KENOSHA — The mother of a young man and others want a local fast food company’s management and staff to undergo training after he and two of his friends with special needs had a less-than-welcoming experience recently.
Diane Procarione said her son Cyrus, 24, of Pleasant Prairie, who is a paraplegic and attends programs at the Kenosha Achievement Center, was eating lunch, with another young man and a young woman at Wendy’s, 4420 52nd St., when they said the restaurant manager told them they would have to leave.
According to Procarione, the group was dining there as a part of a KAC program that enables them to visit stores, restaurants and other activities, when the other young man, who is non-verbal, began making loud noises, apparently indicating his displeasure in not being able to have a soda.
The manager apparently told the group they would have to leave if he continued the loud behavior because customers had complained.
Very few people were in the restaurant at that time, she said, and some who were there later apologized to the group, saying they had not complained and that they did not think Cyrus or his friends were being disruptive.
Nonetheless, the group went back to their bus and left the property.
“I just can’t believe that they would handle the situation like that,” Procarione said. “These kids are a threat to no one.”
That is when Procarione decided to take her complaint public. She posted the story on her Facebook page.
Witness backs up story
A woman who said she witnessed the incident backed up Procarione’s story.
“We weren’t upset about it at all,” said the woman, who goes by Amanda Gene on Facebook.
But she said the manager become increasingly agitated as a chaperone with the group tried to calm the young man making noise.
That’s when the manager approached the table, saying that customers had complained about the noise, Gene said.
“I’m going to have to ask you to calm him down or we’re going to ask you to leave,” she recalled the manager saying.
Gene said there were about five other people in the dining room.
“I was like, `Who complained? We’re the only ones in here,’ ” she said.
As the group got up to leave, Gene said the manager was standing behind the counter and asked in a rude tone whether they needed help with the door.
Gene said that’s when she, her boyfriend and her friend got up to leave, too. Gene said she didn’t finish her food, but left it on the table.
“If Wendy’s can’t train their managers properly, I’m sorry; they don’t get my money,” she said, saying she believes it was other employees who complained to the manager.
“If he’s going to be a manager, he needs to undergo training to learn how to deal with these situations. It was just very disappointing to see this,” she said. “I will never eat at another Wendy’s again.”
Procarione said that after the incident, her daughter Jamie contacted Wendy’s on its Facebook page, and the company apologized for the group’s experience. Procarione provided her phone number in order to speak to someone with the company, but said she has not been called.

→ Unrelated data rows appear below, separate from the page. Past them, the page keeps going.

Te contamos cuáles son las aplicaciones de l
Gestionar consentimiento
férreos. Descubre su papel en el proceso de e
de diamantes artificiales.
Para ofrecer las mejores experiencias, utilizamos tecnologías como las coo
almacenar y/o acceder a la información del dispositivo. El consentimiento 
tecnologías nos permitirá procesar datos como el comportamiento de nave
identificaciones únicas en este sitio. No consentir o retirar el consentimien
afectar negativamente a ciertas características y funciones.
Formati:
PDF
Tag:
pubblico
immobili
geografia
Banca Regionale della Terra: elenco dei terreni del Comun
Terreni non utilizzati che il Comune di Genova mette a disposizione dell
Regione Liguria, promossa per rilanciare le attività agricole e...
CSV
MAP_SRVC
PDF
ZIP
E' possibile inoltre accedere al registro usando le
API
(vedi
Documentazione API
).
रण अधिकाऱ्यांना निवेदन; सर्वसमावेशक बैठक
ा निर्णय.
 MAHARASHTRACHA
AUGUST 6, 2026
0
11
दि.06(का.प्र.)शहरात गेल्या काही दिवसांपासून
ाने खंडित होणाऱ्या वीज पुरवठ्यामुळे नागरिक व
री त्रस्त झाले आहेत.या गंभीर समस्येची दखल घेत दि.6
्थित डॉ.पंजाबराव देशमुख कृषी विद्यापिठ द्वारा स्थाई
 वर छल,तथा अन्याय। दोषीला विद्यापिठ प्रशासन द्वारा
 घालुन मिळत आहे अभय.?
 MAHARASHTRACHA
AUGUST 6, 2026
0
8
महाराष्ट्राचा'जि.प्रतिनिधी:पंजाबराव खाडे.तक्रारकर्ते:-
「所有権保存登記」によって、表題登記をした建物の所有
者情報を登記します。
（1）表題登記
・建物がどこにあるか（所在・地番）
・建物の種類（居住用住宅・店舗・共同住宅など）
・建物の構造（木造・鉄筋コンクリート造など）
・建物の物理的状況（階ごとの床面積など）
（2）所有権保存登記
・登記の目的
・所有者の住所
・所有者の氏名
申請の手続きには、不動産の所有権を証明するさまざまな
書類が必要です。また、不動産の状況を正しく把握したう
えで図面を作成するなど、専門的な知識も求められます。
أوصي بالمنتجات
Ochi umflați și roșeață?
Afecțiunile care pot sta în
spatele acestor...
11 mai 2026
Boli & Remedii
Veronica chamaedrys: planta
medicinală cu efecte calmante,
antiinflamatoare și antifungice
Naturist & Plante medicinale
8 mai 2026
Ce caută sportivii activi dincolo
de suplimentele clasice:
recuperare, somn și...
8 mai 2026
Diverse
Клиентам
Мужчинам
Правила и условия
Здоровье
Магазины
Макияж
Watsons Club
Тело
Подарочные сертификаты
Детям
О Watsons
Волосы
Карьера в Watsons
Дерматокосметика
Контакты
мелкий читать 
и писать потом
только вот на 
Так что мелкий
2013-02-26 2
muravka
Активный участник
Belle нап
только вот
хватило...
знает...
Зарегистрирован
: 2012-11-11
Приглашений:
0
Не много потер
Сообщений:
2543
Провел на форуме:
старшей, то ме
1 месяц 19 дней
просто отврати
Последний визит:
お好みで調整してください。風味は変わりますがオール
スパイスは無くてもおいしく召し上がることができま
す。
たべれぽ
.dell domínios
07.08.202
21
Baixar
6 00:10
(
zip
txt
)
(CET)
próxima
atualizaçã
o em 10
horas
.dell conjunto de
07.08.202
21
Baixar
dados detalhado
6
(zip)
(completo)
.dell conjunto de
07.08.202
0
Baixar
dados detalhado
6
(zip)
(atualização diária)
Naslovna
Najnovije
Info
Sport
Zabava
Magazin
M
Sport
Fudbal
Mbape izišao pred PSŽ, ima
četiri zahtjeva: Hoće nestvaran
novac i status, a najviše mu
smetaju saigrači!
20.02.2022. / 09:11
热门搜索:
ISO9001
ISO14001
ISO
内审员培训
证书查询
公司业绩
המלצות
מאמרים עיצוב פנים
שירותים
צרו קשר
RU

“I’d like to hear from Wendy’s and maybe they’d give (management) some sensitivity training,” she said. “Sometimes, disabled people who have issues like this don’t act like everyone else.”
Reached by the Kenosha News, Royce Simpson, divisional vice president for Louisvillle, Ky.-based Bridgeman Foods which owns Wendy’s, said officials conducted an internal investigation of the incident and “found that there was no wrongdoing” on the part of the management staff.
“We have been in contact with the organization that brought the individuals in, and we’ve had a longstanding relationship with the organization in the community, and they are always welcome,” Simpson said Wednesday.
Simpson said Wendy’s has reached out to Procarione and parents of the other group members who visited the restaurant, but attempts have not been successful. He said they were welcome to contact him to talk about staff training.